Japanese satellites will broadcast Morse code with led lights
A small Japanese satellite, which has just been released into space with Vietnam's F-1 satellite, will generate Morse codes with led light, visible throughout the world.
Morse code is a type of character encoding used to transmit telegraph information, including a standardized string of long and short elements to represent letters, numbers, dots, special characters of a message.
Graphic images from the Japanese Aeronautics Agency (JAXA) for
see how Morse code will glow in the night sky. (Photo: AFP)
Long and short words may be represented by sounds, marks or tiles, or pulses, or symbols commonly referred to as "dots" and "tiles" or "dot" and "dash" in English. .
The researchers hope that a 10-centimeter-sized satellite dropped into space from the International Space Station (ISS) by the robotic arm, will become the first orbiting satellite to deliver a signal on the LED. night sky, AFP said.

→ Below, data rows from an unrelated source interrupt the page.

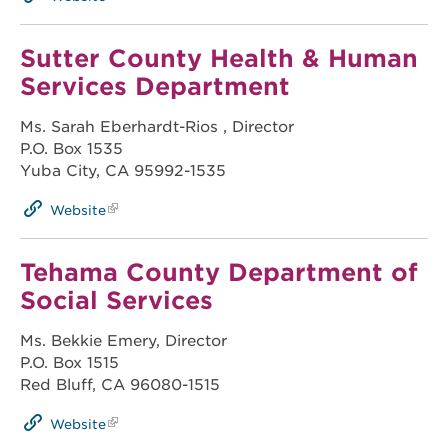
Sutter County Health & Human
Services Department
Ms. Sarah Eberhardt-Rios , Director
P.O. Box 1535
Yuba City, CA 95992-1535
Website
Tehama County Department of
Social Services
Ms. Bekkie Emery, Director
P.O. Box 1515
Red Bluff, CA 96080-1515
Website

Professor Takashi Tanaka of Fukuoka University, the head of Japan's manufacturing group of satellites, said the message was originally intended to be seen only in the Japanese sky, but many people in countries like Germany , Italy, Brazil, England, Hungary, America have asked to see these codes.
Observers can use binoculars to detect light trails in the sky. The northern hemisphere will see a green light trail, because of the front view of the satellite. People in the southern hemisphere will see red light, because observing the back of the satellite.
Takashi Tanaka also said that the purpose of bringing satellites to space to see how much time it takes for light from the LED to reach Earth while the images will be transferred at 115 kilobits per second.